Our economy is about as complex a system as one can imagine.  Attempts have been made to model it, but there are so many non-deterministic aspects of economic behavior (consumer attitude/action, political impact, weather, war, etc.) that models are at best a way to convey concepts and trends rather than accurate portrayals of behavior.  The economy is clearly a multi-input, multi-output system.  The lack of a comprehensive and accurate model makes it very challenging to derive any true control algorithm.

It is not clear whether the measurements we have of our economy are sufficient to make it ‘observable’ from a control point of view.   Similarly, it is also clear that multiple control inputs would be necessary to control such a complex system, if indeed it is ‘controllable’.

The primary ‘control’ input for our economy is the interest rate that the Federal Reserve (the Fed) establishes.  In times of stability and small perturbations of the economy, the use of this control input can seem to be effective in controlling many aspects of the economy.  But it is absurd to believe that this single control input can truly ‘control’ the economy in any real sense.  I suspect that most serious economists know this, as quantitative economics is a fairly well-developed discipline.

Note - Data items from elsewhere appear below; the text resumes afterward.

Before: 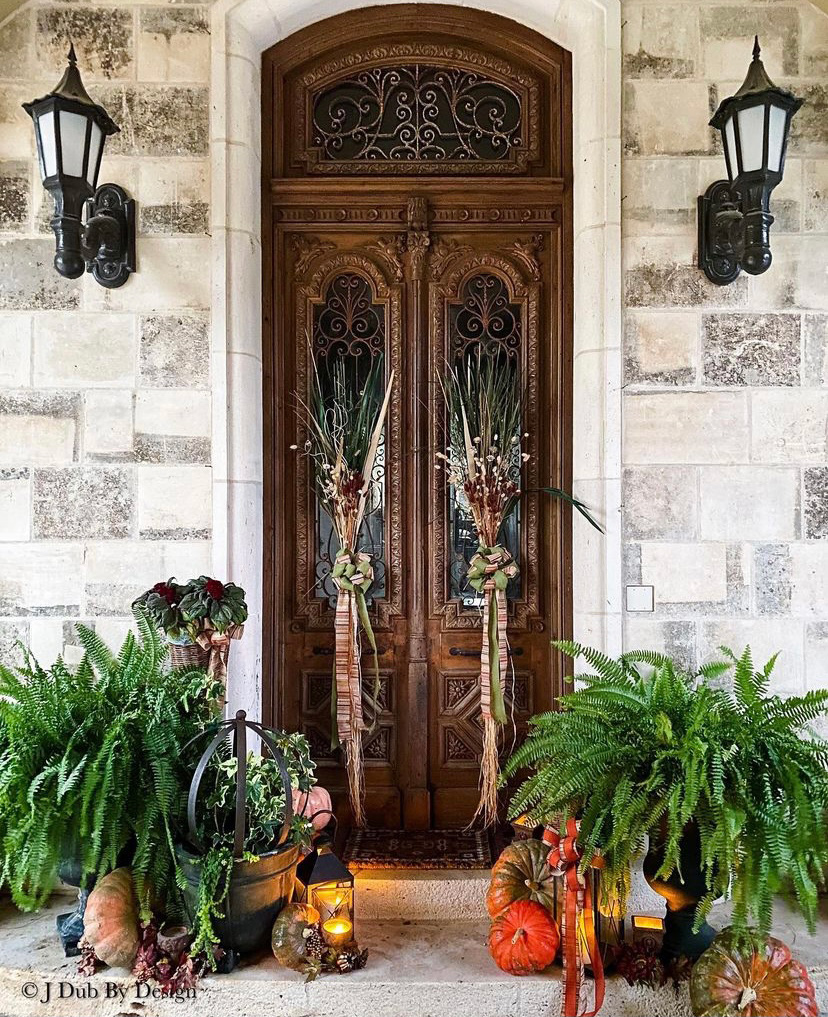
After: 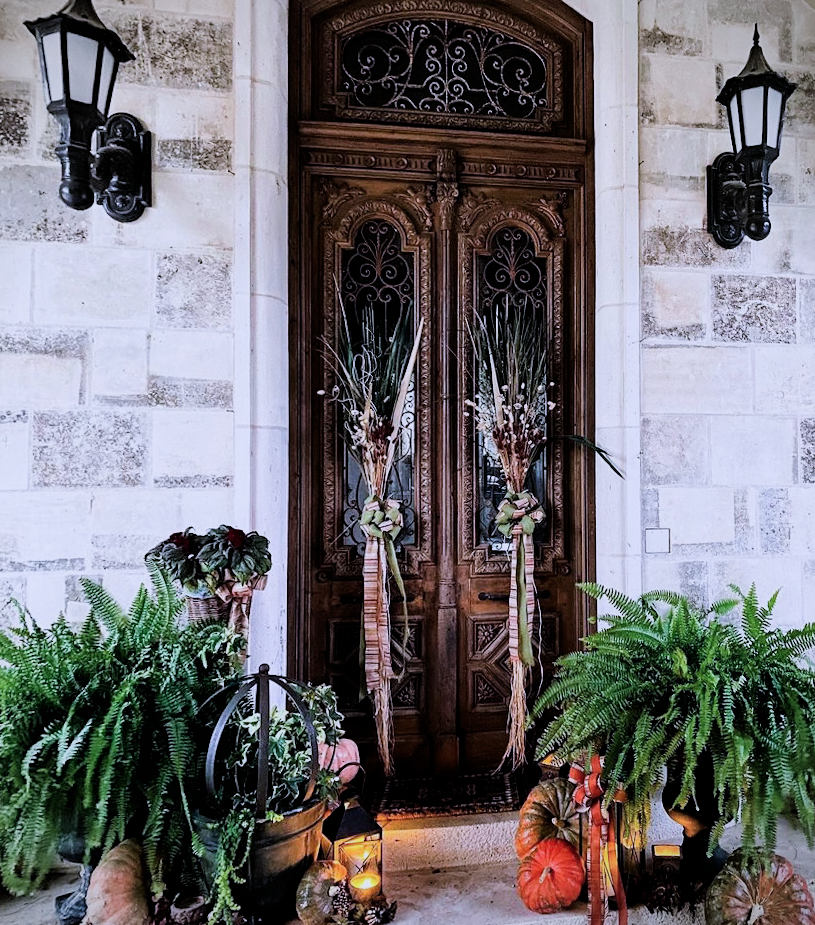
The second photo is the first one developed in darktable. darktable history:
bloom: size 9%, threshold 100%, strength 7%
vignetting: fall-off start 91.19%
rotate and perspective: rotation -0.013°, lens shift (vertical) -0.027, lens shift (horizontal) 0.178, crop left 0.016, crop right 0.989, crop top 0.082, crop bottom 0.918
filmic rgb: black relative exposure -5 EV, white relative exposure 3.5 EV, hardness 3.19, contrast 1.2, highlights saturation mix -30%
color calibration: illuminant as shot in camera, x 0.379, y 0.396, temperature 4138.76 K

When the economy goes into recession, attempts are made to use other controls to bring it back to a healthier state.  Examples are deficit spending such as infrastructure investments, unemployment aid, quantitative easing and, in some cases, austerity measures.  There is great debate over whether these measures should be initiated and whether they are effective.  The simple truth is that there is really no way to know without a comprehensive model of the economy, which is unlikely to ever be derived.

When the economy has serious disruptions, the Fed is more or less helpless in guiding it to a more stable situation.  In these scenarios, the lack of ‘controllability’ of the economy is apparent and the world can only take shots in the dark to attempt to fix the problems.  It is naïve to believe otherwise, though many will claim to have the answer!  Fortunately, the economy is generally self-correcting, though not without a lot of pain and misery in the interim.